The prediction of the Higgs boson is another beautiful example of mathematics driving progress in natural science. In the 1960s, physicists struggled with the fact that an attractive mathematical theory governing the behavior of elementary particles gave a nonsensical answer: It predicted massless particles that no one had seen. What we now know as the Higgs boson solved this problem. Inserted into the equations in just the right way, it gives particles their masses. The rest is history.
The Higgs boson was the last missing piece of the Standard Model, and its experimental discovery was the end of an era. Most physicists agree that the Standard Model is not the ultimate theory of the quantum world: For one thing, it gives us no clue about the mysterious dark matter that takes up over 80 percent of the total matter in the universe. We need new ideas to go beyond the Standard Model, but it’s quite possible that no new particles or phenomena will be discovered at the LHC within its energy range. Should we build another accelerator to reach energies even higher? A bigger accelerator would cost much more than the 10 billion dollars the LHC had cost and take a long time to build, with no guarantee that any new physics will be found from it. It may well be that the next breakthrough in quantum physics will again come from mathematics, just as it did through the work of Englert, Higgs, and others that we celebrate this week.
Upon hearing that a telescope at the Mount Wilson Observatory was needed to study the cosmos, Albert Einstein's wife Elsa remarked: “Well, my husband does that on the back of his envelope.” Experiment is the ultimate judge of a theory, and that’s why we do need expensive and sophisticated machines.
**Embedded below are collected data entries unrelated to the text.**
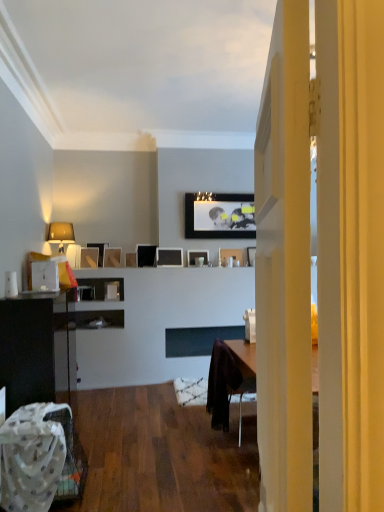
Question: In which direction should I rotate to look at matte black picture frame at upper center, the fifth picture frame viewed from the left?

Choices:
 (A) left
 (B) right

Answer: (A)

Question: Does matte black picture frame at upper center, the first picture frame from the right, have a greater width compared to matte beige lampshade at left?

Choices:
 (A) no
 (B) yes

Answer: (A)

Question: Are matte black picture frame at upper center, marked as the 10th picture frame in a left-to-right arrangement, and matte beige lampshade at left beside each other?

Choices:
 (A) no
 (B) yes

Answer: (A)

Question: Is matte beige lampshade at left located within matte black picture frame at upper center, the first picture frame from the right?

Choices:
 (A) no
 (B) yes

Answer: (A)

Question: Considering the relative sizes of matte black picture frame at upper center, marked as the 10th picture frame in a left-to-right arrangement, and matte beige lampshade at left in the image provided, is matte black picture frame at upper center, marked as the 10th picture frame in a left-to-right arrangement, thinner than matte beige lampshade at left?

Choices:
 (A) yes
 (B) no

Answer: (A)

Question: Is matte black picture frame at upper center, marked as the 10th picture frame in a left-to-right arrangement, shorter than matte beige lampshade at left?

Choices:
 (A) yes
 (B) no

Answer: (A)

Question: Is matte black picture frame at upper center, the first picture frame from the right, smaller than matte beige lampshade at left?

Choices:
 (A) no
 (B) yes

Answer: (B)

Question: From a real-world perspective, is matte beige lampshade at left over matte black cabinet at left?

Choices:
 (A) no
 (B) yes

Answer: (B)

Question: Does matte beige lampshade at left have a lesser width compared to matte black cabinet at left?

Choices:
 (A) yes
 (B) no

Answer: (A)

Question: Is matte beige lampshade at left surrounding matte black cabinet at left?

Choices:
 (A) no
 (B) yes

Answer: (A)

Question: Is matte beige lampshade at left oriented towards matte black cabinet at left?

Choices:
 (A) no
 (B) yes

Answer: (A)

Question: Considering the relative sizes of matte beige lampshade at left and matte black cabinet at left in the image provided, is matte beige lampshade at left taller than matte black cabinet at left?

Choices:
 (A) yes
 (B) no

Answer: (B)

Question: From a real-world perspective, does matte beige lampshade at left sit lower than matte black cabinet at left?

Choices:
 (A) no
 (B) yes

Answer: (A)

Question: Is matte black picture frame at upper center, the fifth picture frame viewed from the left, shorter than matte black picture frame at upper center, which is the 8th picture frame from right to left?

Choices:
 (A) yes
 (B) no

Answer: (B)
But the amazing fact is that scientists like Einstein and Higgs have used the most abstract mathematical knowledge to unlock the deepest secrets of the universe.
Charles Darwin wrote in his autobiography: “I have deeply regretted that I did not proceed far enough at least to understand something of the great leading principles of mathematics, for men thus endowed seem to have an extra sense.” Mathematics is not about studying boring and useless equations: It is about accessing a new way of thinking and understanding reality at a deeper level. It endows us with an extra sense and enables humanity to keep pushing the boundaries of the unknown.